## Imports

In [1]:
import numpy as np
import tensorflow as tf
import pandas as pd
from tensorflow.python.keras.callbacks import EarlyStopping
from tensorflow.python.keras.callbacks import ReduceLROnPlateau

# Data Loader

So we can use big dataset

In [2]:
class DataSequence(tf.keras.utils.Sequence):
    
    def __init__(self, files, batch_size):
        self.files = files
        self.batch_size = batch_size
        file_lengths = [len(np.load(f)) for f in files]
        self.total_length = sum(file_lengths)
        self.cumulative_lengths = np.cumsum([0] + file_lengths)
        self.file_num = 0
        self.file_cache = pd.DataFrame(np.load(self.files[self.file_num])).sample(frac=1)

    def __len__(self):
        return int(np.ceil(self.total_length) / self.batch_size)
    
    def __getitem__(self, idx):
        # Start and end lengths of batch
        global_start = idx * self.batch_size
        global_end = global_start + self.batch_size

        # Get global bounds of current file
        fileLowerBound, fileUpperBound = self.cumulative_lengths[self.file_num], self.cumulative_lengths[self.file_num + 1]

        # check that the global_start and global_end are within the bounds of the current  file
        # If not, then enter this.
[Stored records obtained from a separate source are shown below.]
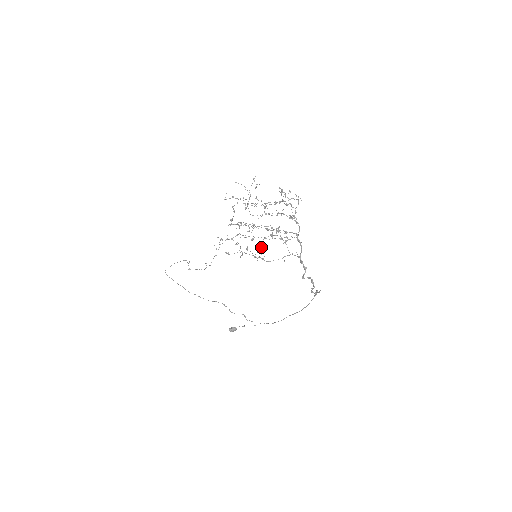
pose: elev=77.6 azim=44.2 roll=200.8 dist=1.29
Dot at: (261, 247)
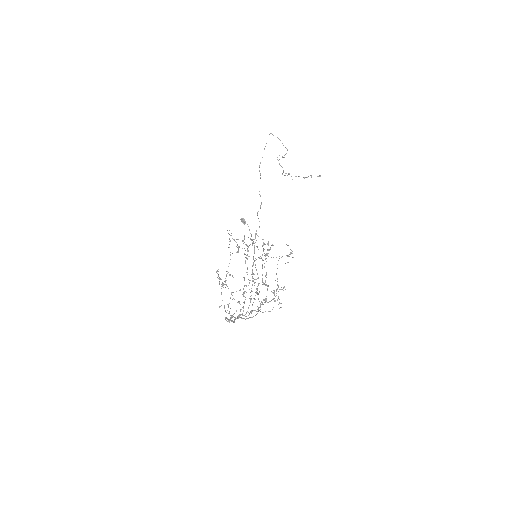
Dot at: (222, 284)
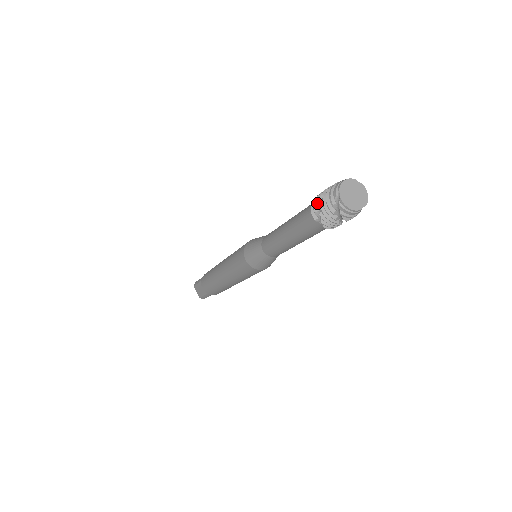
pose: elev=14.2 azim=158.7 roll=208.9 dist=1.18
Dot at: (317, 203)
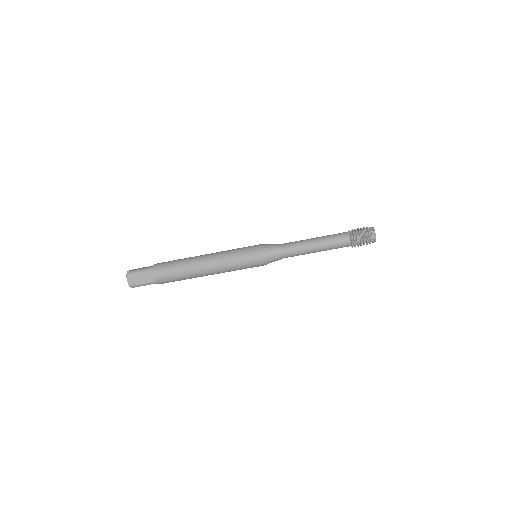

Here, we fetch the next file.
        if global_end > fileUpperBound:
            self.file_num  += 1
            self.file_cache = pd.DataFrame()  # Clear the cache by setting it to an empty DataFrame
            self.file_cache = pd.DataFrame(np.load(self.files[self.file_num]), dtype=np.int16).sample(frac=1)
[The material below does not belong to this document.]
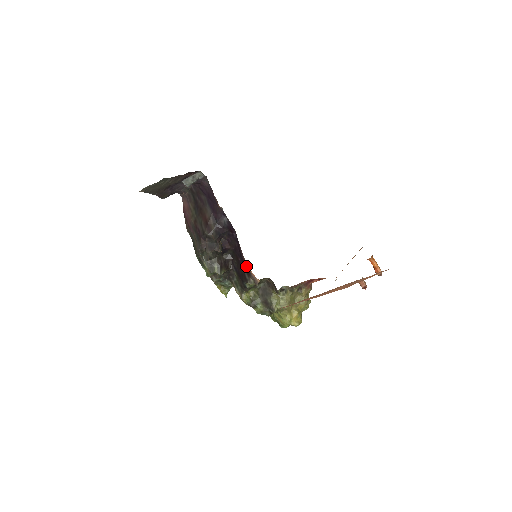
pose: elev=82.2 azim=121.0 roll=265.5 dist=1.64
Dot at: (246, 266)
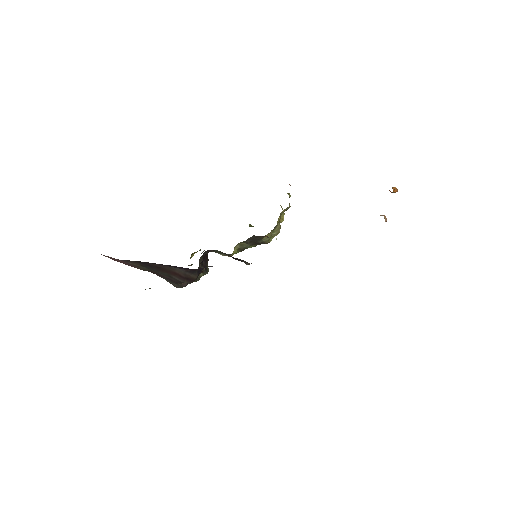
Dot at: occluded
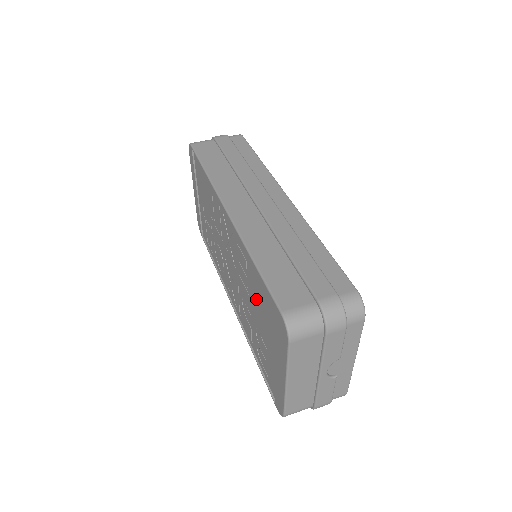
        # Enter this every epoch, or when batch number resets to 0        
        if global_start < fileLowerBound and global_start == 0:
            self.file_num = 0
            self.file_cache = pd.DataFrame()  # Clear the cache by setting it to an empty DataFrame
            self.file_cache = pd.DataFrame(np.load(self.files[self.file_num])).sample(frac=1)

        fileLowerBound, fileUpperBound = self.cumulative_lengths[self.file_num], self.cumulative_lengths[self.file_num + 1]

        
        local_start = global_start - fileLowerBound
        local_end = local_start + self.batch_size
        data = self.file_cache.iloc[local_start:local_end]
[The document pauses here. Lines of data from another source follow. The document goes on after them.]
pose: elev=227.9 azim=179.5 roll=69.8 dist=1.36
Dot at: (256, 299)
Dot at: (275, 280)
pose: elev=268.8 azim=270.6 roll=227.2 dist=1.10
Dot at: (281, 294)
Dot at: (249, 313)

        x = data.iloc[:, :-1].to_numpy().astype(np.int8)
        y = data.iloc[:, -1].to_numpy().astype(np.int16)

        return (x, y)

### Fitting Model

Need to rerun the processedDataset, such that the evaluations are correct.

PARAMETERS BELOW

In [3]:
model = tf.keras.Sequential([
    # tf.keras.layers.Reshape((8, 8, 13), input_shape=(832,)),
    # tf.keras.layers.Conv2D(32, (3, 3), activation='relu', padding='same', kernel_initializer='he_normal'),
    # tf.keras.layers.MaxPooling2D((2, 2)),
    # tf.keras.layers.Conv2D(64, (3, 3), activation='relu', padding='same', kernel_initializer='he_normal'),
    # tf.keras.layers.MaxPooling2D((2, 2)),
    # tf.keras.layers.Flatten(),
    tf.keras.layers.Dense(1024, activation='relu', kernel_initializer='he_normal'),
    tf.keras.layers.Dense(1024, activation='relu', kernel_initializer='he_normal'),
    tf.keras.layers.Dense(1024, activation='relu', kernel_initializer='he_normal'),
    tf.keras.layers.Dropout(0.5),
    tf.keras.layers.Dense(1024, activation='relu', kernel_initializer='he_normal'),
    tf.keras.layers.Dense(512, activation='relu', kernel_initializer='he_normal'),
    tf.keras.layers.Dense(128, activation='relu', kernel_initializer='he_normal'),
    tf.keras.layers.Dense(64, activation='relu', kernel_initializer='he_normal'),
    tf.keras.layers.Dense(1, activation='linear', kernel_initializer='he_normal')
])

optimizer = tf.keras.optimizers.SGD(learning_rate=0.01, momentum=0.9, clipnorm=1.0)
# optimizer = tf.keras.optimizers.Adam(learning_rate=0.01, clipnorm = 1.0)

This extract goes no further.